30-10-2012, 04:20 PM
A NEW TYPE OF MICROWAVE AMPLIFIERS BASED ON COLD SECONDARYEMISSION CATHODE
A NEW TYPE OF MICROWAVE.pdf (Size: 20.51 KB / Downloads: 33)
One of the promising application areas of field emitters is the development of microwave devices.
However field effect arrays supplying high current densities usually require ultra high
vacuum and are sensitive to discharges. Carbon films emitters are more robust but achievement
of current densities more than 1 A/cm2 is problematic. For this reasons it is interesting to
look for another types of cold emitters for high current applications. We consider the opportunity
to use secondary emission and single-electrode multipactor as the reliable cold source
of modulated electron beam which is less sensitive to surface interface, can supply high current
densities in technical vacuum and doesn’t require high electric fields or field amplification
(and any tip structure) [1]. This approach can make a basis for the development of a new
class of microwave devices (which we named alenotron) based on rf modulation of secondary
emission which doesn’t require magnetic focusing system, cathode heating, high power supply
voltage and can be considered as vacuum analogue of transistor.

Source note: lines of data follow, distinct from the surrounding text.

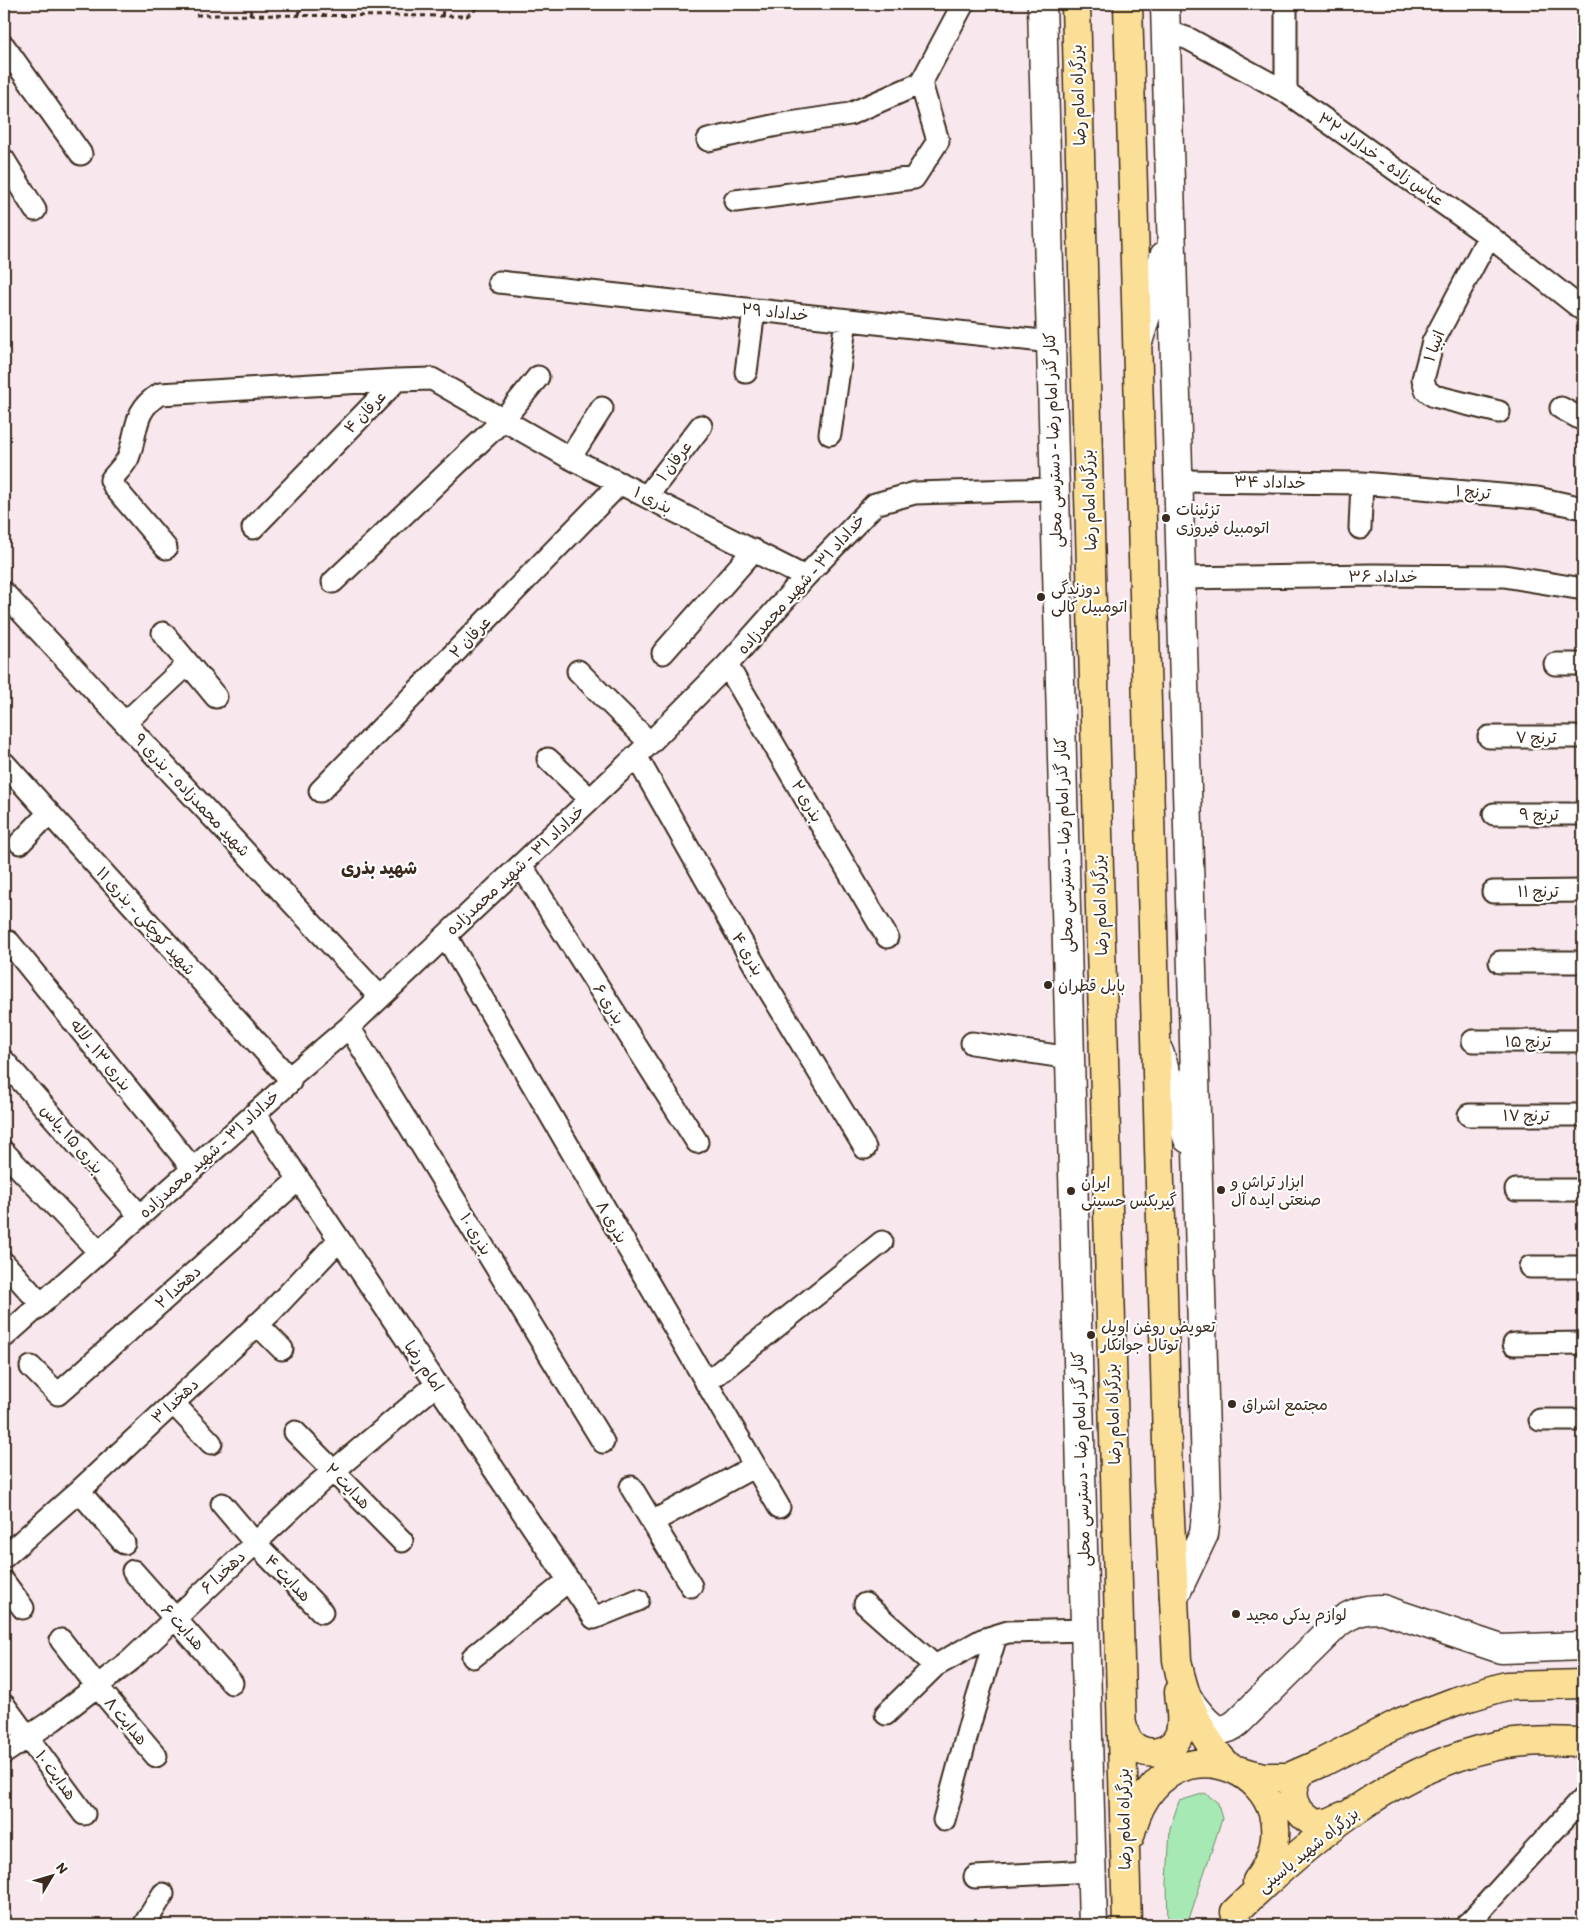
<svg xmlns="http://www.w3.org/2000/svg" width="1587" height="1929" font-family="Itim,'Playpen Sans Arabic',sans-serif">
	<rect width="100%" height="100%" fill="#f8e8ee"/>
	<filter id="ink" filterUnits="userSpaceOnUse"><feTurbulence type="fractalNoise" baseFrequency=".02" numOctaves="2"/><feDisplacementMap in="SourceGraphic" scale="10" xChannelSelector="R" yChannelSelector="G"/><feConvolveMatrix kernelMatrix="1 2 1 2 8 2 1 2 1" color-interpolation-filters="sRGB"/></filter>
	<g filter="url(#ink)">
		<path fill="#a6e9b4" stroke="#708a69" d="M 1205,1793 L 1218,1803 L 1222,1819 L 1187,1925 L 1168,1925 L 1167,1883 L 1170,1828 L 1179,1801 Z"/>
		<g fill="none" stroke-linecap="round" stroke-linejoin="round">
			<defs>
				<path id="street" d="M 1286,4 L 1286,92
					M 1166,31 L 1189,39 L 1286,92 L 1489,236 L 1583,310
					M 4,46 L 81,154
					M 708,140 L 777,125 L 850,114 L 921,83 L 963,4
					M 4,160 L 35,210
					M 735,201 L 914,178 L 938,141 L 921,83
					M 1489,236 L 1433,342 L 1423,379 L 1426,390 L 1434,396 L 1499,412
					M 499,282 L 1051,342
					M 746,372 L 754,310
					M 1561,408 L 1583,420
					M 830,434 L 846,320
					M 570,458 L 602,408
					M 1178,481 L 1362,483 L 1537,498 L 1583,508
					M 647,496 L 701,426
					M 253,528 L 397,380 L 432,379 L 570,458 L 805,577
					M 1360,528 L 1362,483
					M 166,548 L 115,488 L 111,480 C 116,473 124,466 128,458 C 138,433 132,410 160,394 L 397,380
					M 1181,578 L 1372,575 L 1504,576 L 1583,589
					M 333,582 L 502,421 L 538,377
					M 4,593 L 380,997
					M 163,633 L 216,697
					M 663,653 L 754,550
					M 1555,664 L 1583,664
					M 727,665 L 887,937
					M 578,671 L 650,743
					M 125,723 L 188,664
					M 1489,737 L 1583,737
					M 636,756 L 766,985 L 865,1148
					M 548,759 L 590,799
					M 4,763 L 289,1078
					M 320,791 L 620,483
					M 1494,814 L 1583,814
					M 20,843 L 49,813
					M 521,865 L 697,1142
					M 1493,892 L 1583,891
					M 446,936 L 779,1507
					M 9,942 L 193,1169
					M 1500,962 L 1583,962
					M 349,1027 L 603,1442
					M 1473,1041 L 1583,1041
					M 972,1043 L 1070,1058
					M 4,1061 L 140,1216
					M 255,1114 L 594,1618 L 638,1600
					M 1469,1115 L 1583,1115
					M 4,1152 L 99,1252
					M 1516,1190 L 1583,1190
					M 4,1263 L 41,1304
					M 1530,1267 L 1583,1267
					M 257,1324 L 282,1349
					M 4,1337 L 278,1093 L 290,1082 L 289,1078 L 349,1027 L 650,743 L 727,665 L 805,577 L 875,504 L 915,493 L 1054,489
					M 1514,1344 L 1583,1343
					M 31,1367 L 58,1394 L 299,1179
					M 706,1383 L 882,1242
					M 173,1403 L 211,1443
					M 1540,1420 L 1583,1420
					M 295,1432 L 402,1541
					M 631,1487 L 691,1586
					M 79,1491 L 124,1543
					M 222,1504 L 255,1543 L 322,1612
					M 652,1522 L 755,1466
					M 4,1557 L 79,1491 L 271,1312 L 339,1240
					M 133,1571 L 232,1683
					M 4,1582 L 23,1608
					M 865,1604 L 935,1666
					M 61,1640 L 97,1686 L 156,1756
					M 473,1657 L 569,1580
					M 4,1705 L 84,1814
					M 886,1714 L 935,1666 L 982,1640 L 1008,1632 L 1085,1630
					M 4,1753 L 53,1720 L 131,1660 L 318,1484 L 437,1384
					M 944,1820 L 970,1723 L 996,1636
					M 975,1877 L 1092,1871
					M 144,1925 L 163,1894
					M 1467,1925 L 1583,1798"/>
				<path id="secondary" d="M 1042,4 L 1093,1925
					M 1165,4 L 1207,1506 L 1204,1534 L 1174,1597
					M 1139,339 L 1164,256
					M 1159,1052 L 1188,1139
					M 1190,1702 C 1203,1718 1216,1741 1238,1722 L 1338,1623 C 1353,1612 1364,1609 1382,1609 L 1501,1649 L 1583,1646"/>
				<path id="highway" d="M 1076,4 L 1127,1925
					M 1128,4 L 1168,1479 L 1177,1660 C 1184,1698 1202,1741 1230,1768
					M 1122,1724 C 1124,1732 1126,1740 1132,1745 C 1147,1758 1171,1754 1179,1735 C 1184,1723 1180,1706 1179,1692
					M 1237,1770 L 1263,1777 L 1289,1777 L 1321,1763 L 1401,1722 L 1459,1700 L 1506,1686 L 1583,1684
					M 1301,1773 C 1286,1792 1295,1815 1317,1824 L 1330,1822 L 1343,1816
					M 1130,1836 C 1163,1698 1330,1781 1257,1881
					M 1235,1912 C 1309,1841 1393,1768 1496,1746 C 1524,1740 1554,1741 1583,1742"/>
			</defs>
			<use href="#street" stroke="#3b2a1e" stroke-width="25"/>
			<use href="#secondary" stroke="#3b2a1e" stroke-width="31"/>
			<use href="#highway" stroke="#3b2a1e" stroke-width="31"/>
			<path stroke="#3b2a1e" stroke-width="3" stroke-dasharray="5 4" stroke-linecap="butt" d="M 196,15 L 467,16 L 481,5 L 498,4
				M 250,15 L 252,4
				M 299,15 L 301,4
				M 442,16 L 444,4"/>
			<use href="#street" stroke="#fff" stroke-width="21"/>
			<use href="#secondary" stroke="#fff" stroke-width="28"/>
			<use href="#highway" stroke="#fbdf96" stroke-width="28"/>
		</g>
	</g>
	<g fill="#3b2a1e" stroke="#fff" stroke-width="2">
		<circle cx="1166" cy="518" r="5"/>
		<circle cx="1041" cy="597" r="5"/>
		<circle cx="1048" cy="985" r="5"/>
		<circle cx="1221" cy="1190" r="5"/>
		<circle cx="1071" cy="1191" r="5"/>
		<circle cx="1091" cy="1335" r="5"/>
		<circle cx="1232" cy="1404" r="5"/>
		<circle cx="1236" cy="1614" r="5"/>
	</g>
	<g text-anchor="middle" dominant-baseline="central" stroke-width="4.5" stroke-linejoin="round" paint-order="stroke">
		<g font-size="16" fill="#3b2a1e" stroke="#fff">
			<text transform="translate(1078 95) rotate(-92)">بزرگراه امام رضا</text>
			<text transform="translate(1381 159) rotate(35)">عباس زاده - خداداد ۳۲</text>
			<text transform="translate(775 312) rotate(6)">خداداد ۲۹</text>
			<text transform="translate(1434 346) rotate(-69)">انبیا ۱</text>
			<text transform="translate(365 412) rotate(-46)">عرفان ۴</text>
			<text transform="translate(1053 440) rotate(-92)">کنار گذر امام رضا - دسترسی محلی</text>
			<text transform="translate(674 461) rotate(-52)">عرفان ۱</text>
			<text transform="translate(1270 482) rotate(1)">خداداد ۳۴</text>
			<text transform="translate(1473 492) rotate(5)">ترنج ۱</text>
			<text transform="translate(653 500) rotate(27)">بذری ۱</text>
			<text transform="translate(1089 500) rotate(-92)">بزرگراه امام رضا</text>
			<text x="1383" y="576">خداداد ۳۶</text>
			<text transform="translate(801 584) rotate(-48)">خداداد ۳۱ - شهید محمدزاده</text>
			<text transform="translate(470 637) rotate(-46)">عرفان ۲</text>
			<text x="1536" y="737">ترنج ۷</text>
			<text transform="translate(192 795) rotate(47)">شهید محمدزاده - بذری ۹</text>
			<text transform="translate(807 801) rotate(60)">بذری ۲</text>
			<text x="1539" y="814">ترنج ۹</text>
			<text transform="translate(1064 845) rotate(-92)">کنار گذر امام رضا - دسترسی محلی</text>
			<text transform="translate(515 870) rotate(-43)">خداداد ۳۱ - شهید محمدزاده</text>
			<text x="1538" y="891">ترنج ۱۱</text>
			<text transform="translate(1100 905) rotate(-92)">بزرگراه امام رضا</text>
			<text transform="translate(146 921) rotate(48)">شهید کوچکی - بذری ۱۱</text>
			<text transform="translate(748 954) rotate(60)">بذری ۴</text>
			<text transform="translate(609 1004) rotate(58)">بذری ۶</text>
			<text x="1528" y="1041">ترنج ۱۵</text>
			<text transform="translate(101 1055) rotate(51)">بذری ۱۳ ـ لاله</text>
			<text x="1526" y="1115">ترنج ۱۷</text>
			<text transform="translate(72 1139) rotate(49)">بذری ۱۵ ـ‌یاس</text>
			<text transform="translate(209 1154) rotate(-42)">خداداد ۳۱ - شهید محمدزاده</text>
			<text transform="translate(612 1222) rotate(60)">بذری ۸</text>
			<text transform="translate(476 1234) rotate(59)">بذری ۱۰</text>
			<text transform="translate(178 1287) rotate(-42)">دهخدا ۲</text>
			<text transform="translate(424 1366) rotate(56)">امام رضا</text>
			<text transform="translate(175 1401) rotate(-43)">دهخدا ۳</text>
			<text transform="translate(1113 1414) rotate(-92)">بزرگراه امام رضا</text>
			<text transform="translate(1081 1459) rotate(-92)">کنار گذر امام رضا - دسترسی محلی</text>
			<text transform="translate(348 1486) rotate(46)">هدایت ۲</text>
			<text transform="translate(223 1572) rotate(-43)">دهخدا ۶</text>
			<text transform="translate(288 1578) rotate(46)">هدایت ۴</text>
			<text transform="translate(183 1627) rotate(48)">هدایت ۶</text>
			<text transform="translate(126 1721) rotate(50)">هدایت ۸</text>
			<text transform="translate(56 1775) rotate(54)">هدایت ۱۰</text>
			<text transform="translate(1124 1819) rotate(-91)">بزرگراه امام رضا</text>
			<text transform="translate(1308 1850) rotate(-39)">بزرگراه شهید یاسینی</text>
		</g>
		<g font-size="16" fill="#3b2a1e" stroke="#fff" text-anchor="start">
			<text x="1176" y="509">تزئینات<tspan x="1176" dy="18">اتومبیل فیروزی</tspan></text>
			<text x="1051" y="588">دوزندگی<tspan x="1051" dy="18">اتومبیل کالی</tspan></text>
			<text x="1058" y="985">بابل قطران</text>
			<text x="1231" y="1181">ابزار تراش و<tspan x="1231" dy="18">صنعتی ایده آل</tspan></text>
			<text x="1081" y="1182">ایران<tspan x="1081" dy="18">گیربکس حسینی</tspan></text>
			<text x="1101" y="1326">تعویض روغن اویل<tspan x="1101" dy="18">توتال جوانکار</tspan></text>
			<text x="1242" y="1404">مجتمع اشراق</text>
			<text x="1246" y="1614">لوازم یدکی مجید</text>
		</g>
		<g font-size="18" font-weight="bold" fill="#3b2a1e" stroke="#fff">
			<text x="379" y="868">شهید بذری</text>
		</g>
	</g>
	<rect width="1587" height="1929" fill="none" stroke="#fff" stroke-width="20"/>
	<rect x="10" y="10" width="1567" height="1909" fill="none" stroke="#3b2a1e" stroke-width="2" filter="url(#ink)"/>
	<g transform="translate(52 1876) rotate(52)" stroke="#ffffff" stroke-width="4" paint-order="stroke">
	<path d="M0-4L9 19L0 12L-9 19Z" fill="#3b2a1e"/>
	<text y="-8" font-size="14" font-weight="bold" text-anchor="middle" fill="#3b2a1e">N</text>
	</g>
</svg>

In the considered design input rf signal and dc bias are applied to the gap in microwave cavity
(which is opened for dc current). One of the plates in the cavity represents a grid consisting of
material with high secondary emission yield. Electrons starting from the grid in the extracting
phase of rf field drift in the gap, are bunched, turn round in decelerating phase and return to
the grid after a period of rf voltage, i.e. in extracting phase again. Portion of them creates a
bunch of secondary electrons having increased total charge and “remembering” diminished
length of the primary bunch, and the rest of primary bunch penetrates through the grid in anode
gap where is accelerated and put out the rf power to a load. After several periods a short
dense bunch is formed in input gap having large charge. Single-electrode multipactor with dc
bias makes it possible to increase the gap at operation at high frequencies, so electron flow
fills the gap partially (as contrasted with double-electrode multipactor [2]).